3.3.2. Comparative Experimental Results of Different Feature Engineering Methods

In this section, to prove that the TCN-Q-Reformer model is an excellent sales forecasting model, the following comparative experiments will be constructed to fully prove the performance of the TCN-Q-Reformer.

Part I: To prove that feature engineering can effectively optimize the effect of the predictor, this section compares the feature engineering algorithm with the original Reformer model to evaluate the importance of feature engineering.
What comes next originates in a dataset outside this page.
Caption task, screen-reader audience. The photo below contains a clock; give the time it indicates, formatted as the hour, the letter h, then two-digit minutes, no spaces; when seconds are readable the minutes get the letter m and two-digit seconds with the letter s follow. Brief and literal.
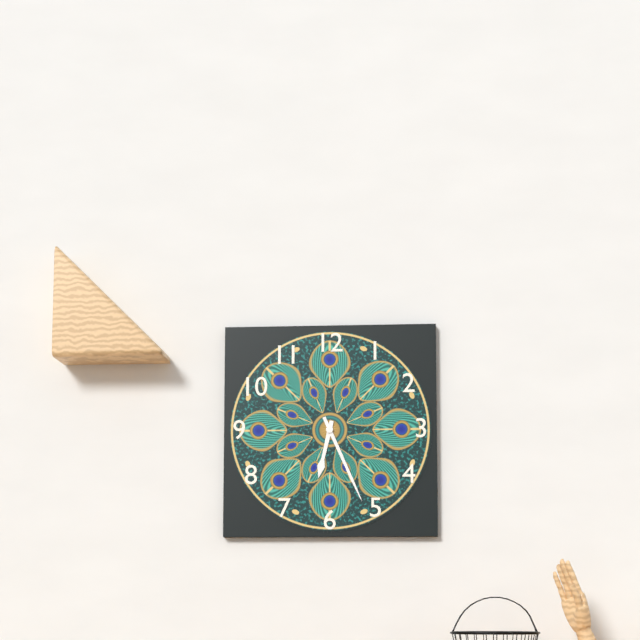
6h26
Part II: To verify that the TCN algorithm has excellent time series feature mining ability, this section compares LSTM and SAE with TCN.

Part III: To prove the practicability and advance of a reinforcement learning algorithm in the field of feature selection, this section compares reinforcement learning with the traditional meta-heuristic algorithm.

Table 3 shows the multiple regression evaluation indexes of several forecasting models. Table 4, Table 5 and Table 6 intuitively show the accuracy advantage of TCN-Q-Reformer over other prediction algorithms. Figure 6 shows the visualization of the prediction results of the different models.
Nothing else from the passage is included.